**Required action**
Within the records, which lines hold the string "Stores"? Report each one by copying it.

**Task data**
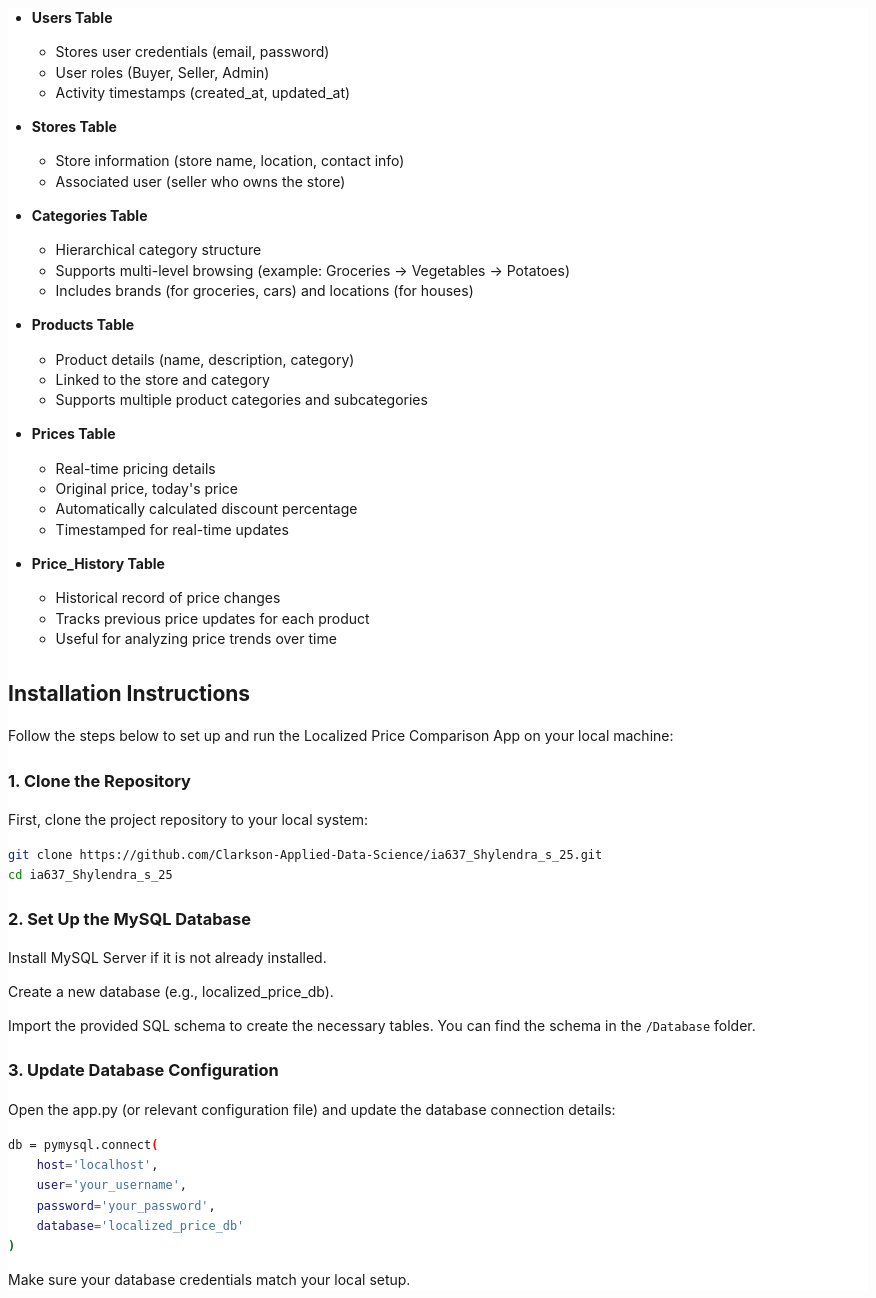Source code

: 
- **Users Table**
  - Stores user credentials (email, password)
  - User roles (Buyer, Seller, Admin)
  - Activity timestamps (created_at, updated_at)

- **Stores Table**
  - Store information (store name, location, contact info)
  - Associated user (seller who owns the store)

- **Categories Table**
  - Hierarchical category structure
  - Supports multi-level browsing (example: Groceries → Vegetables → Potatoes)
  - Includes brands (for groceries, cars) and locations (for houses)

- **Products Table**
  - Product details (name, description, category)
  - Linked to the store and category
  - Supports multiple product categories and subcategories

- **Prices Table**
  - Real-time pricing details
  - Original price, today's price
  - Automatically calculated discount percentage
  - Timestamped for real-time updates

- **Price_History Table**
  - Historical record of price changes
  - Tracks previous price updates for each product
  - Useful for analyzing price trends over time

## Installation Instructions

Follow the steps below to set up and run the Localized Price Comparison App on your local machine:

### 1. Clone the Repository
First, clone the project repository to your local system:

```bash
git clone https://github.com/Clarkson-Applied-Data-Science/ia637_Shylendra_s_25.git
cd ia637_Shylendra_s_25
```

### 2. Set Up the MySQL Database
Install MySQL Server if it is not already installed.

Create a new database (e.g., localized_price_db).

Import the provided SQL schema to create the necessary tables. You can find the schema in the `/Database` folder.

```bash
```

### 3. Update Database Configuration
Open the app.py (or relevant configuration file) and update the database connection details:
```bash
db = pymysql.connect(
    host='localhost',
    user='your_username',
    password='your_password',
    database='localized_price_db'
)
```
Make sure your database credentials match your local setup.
--
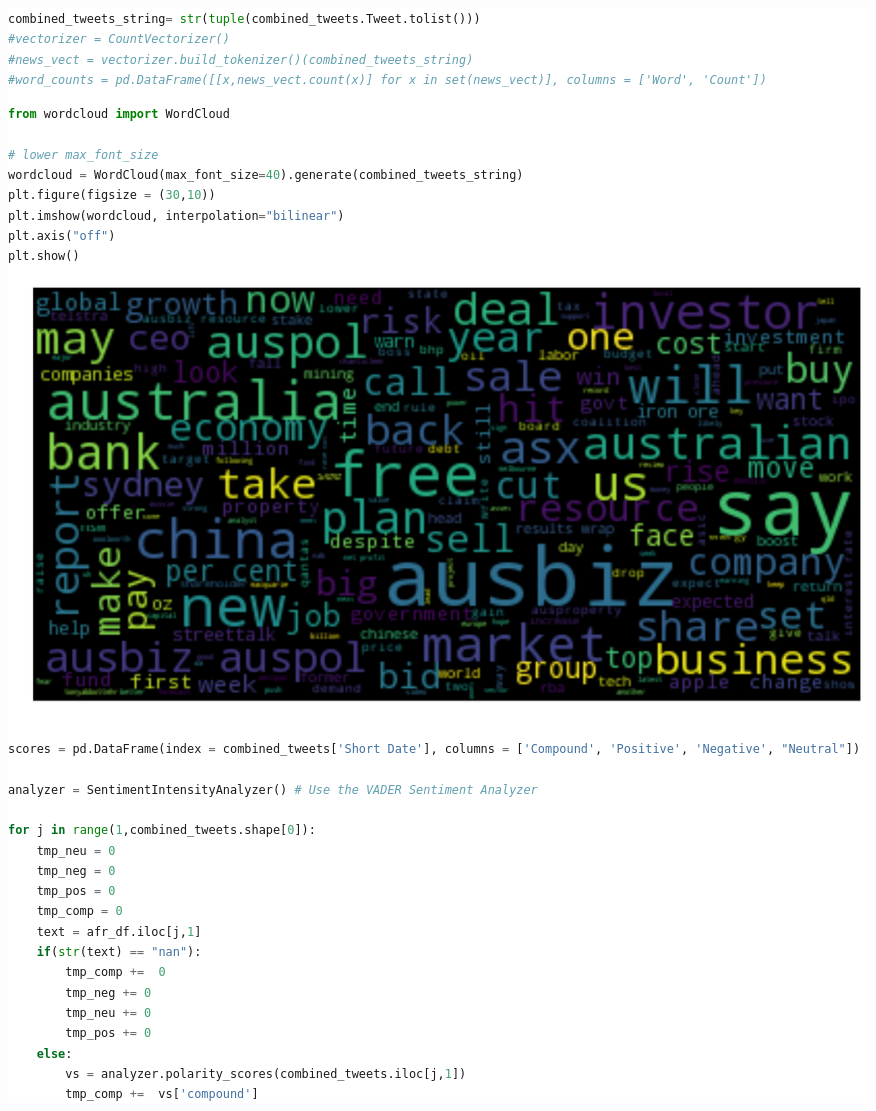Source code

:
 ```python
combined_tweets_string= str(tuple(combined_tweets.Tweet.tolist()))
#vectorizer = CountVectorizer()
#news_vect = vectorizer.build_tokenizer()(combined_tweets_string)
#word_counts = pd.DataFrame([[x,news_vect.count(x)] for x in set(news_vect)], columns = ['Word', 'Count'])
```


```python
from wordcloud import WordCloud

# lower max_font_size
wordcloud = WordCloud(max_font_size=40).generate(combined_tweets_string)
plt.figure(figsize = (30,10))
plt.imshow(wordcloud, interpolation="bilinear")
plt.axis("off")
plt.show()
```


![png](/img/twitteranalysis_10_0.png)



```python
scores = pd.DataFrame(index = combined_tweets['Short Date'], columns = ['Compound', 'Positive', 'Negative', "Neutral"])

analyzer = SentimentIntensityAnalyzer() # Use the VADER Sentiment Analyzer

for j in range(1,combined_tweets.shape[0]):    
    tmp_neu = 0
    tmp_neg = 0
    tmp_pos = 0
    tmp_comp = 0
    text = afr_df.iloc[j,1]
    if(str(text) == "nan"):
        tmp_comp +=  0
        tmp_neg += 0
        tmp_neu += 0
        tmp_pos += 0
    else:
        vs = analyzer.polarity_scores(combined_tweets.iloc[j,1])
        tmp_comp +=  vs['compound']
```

**Result of the task**
  - Stores user credentials (email, password)
- **Stores Table**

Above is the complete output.